Two former T-Mobile employees have been fined over £70,000 for stealing hundreds of thousands of customer details and selling them to mobile phone contract data resellers.David Turley and Darren Hames pleaded guilty to stealing the details last year, and were sentenced at Chester Crown Court on Friday.
Written by Tom Espiner, Contributor

Two former T-Mobile employees have been fined over £70,000 for stealing hundreds of thousands of customer details and selling them to mobile phone contract data resellers.

David Turley and Darren Hames pleaded guilty to stealing the details last year, and were sentenced at Chester Crown Court on Friday. Turley was ordered to pay £45,000 within six months, or serve an 18 month prison sentence. Hames was ordered to pay £28,700 confiscation costs within half a year, or face a 15 month prison sentence. Hames must also pay £500 towards prosecution costs.

"Today's hearing marks the final chapter in an investigation that has exposed the criminals behind a mass illegal trade in lucrative mobile phone contract information," Information Commissioner Christopher Graham said in a statement on Friday (PDF). "It also marks a new chapter of effective deterrents on data crime where the courts will act to recover the ill-gotten gains."

T-Mobile, which initially detected the data theft, criticised its former employees. "We take the protection of customer data extremely seriously," said the company in a statement on Friday. "We welcome the measures taken by the court and hope that this serves as a significant warning to those who seek to profit from unlawfully obtaining customer data."

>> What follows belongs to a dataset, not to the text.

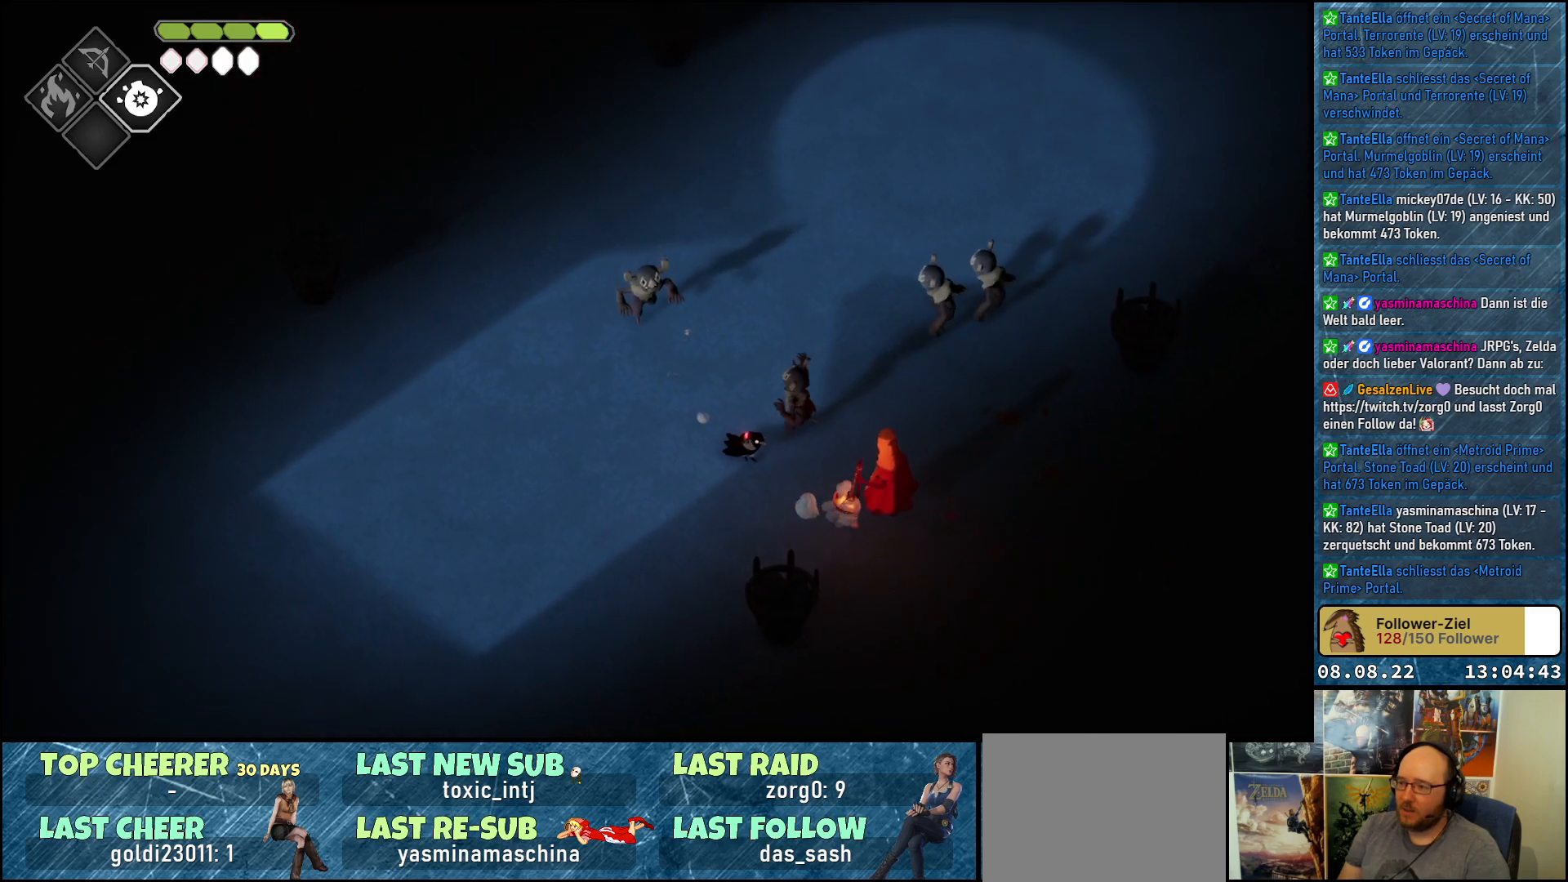
{"buttons": ["A"], "left_stick": "down-left", "right_stick": "center", "events": [[167, "X", "down"], [300, "X", "up"], [367, "left_stick", "down-left"], [467, "A", "down"]]}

Hames had access to the data as part of his job as sales manager for the West Midlands region, a T-Mobile spokesperson told ZDNet UK on Friday. T-Mobile has put measures in place to mitigate against data theft, the spokesperson added.

Hames sold the data to Turley, who was a former T-Mobile sales manager. Turley then sold the information on to data brokers.

The prosecution said that between the end of 2007 and December 2008, Hames stole the details of 556,355 T-Mobile customers from the company's database, according to a summary of the case (PDF). Hames sold batches of 20,000 to 30,000 records at a time, at least eight times in the 12 month period. Hames admitted that Turley paid around £30,000 for the data.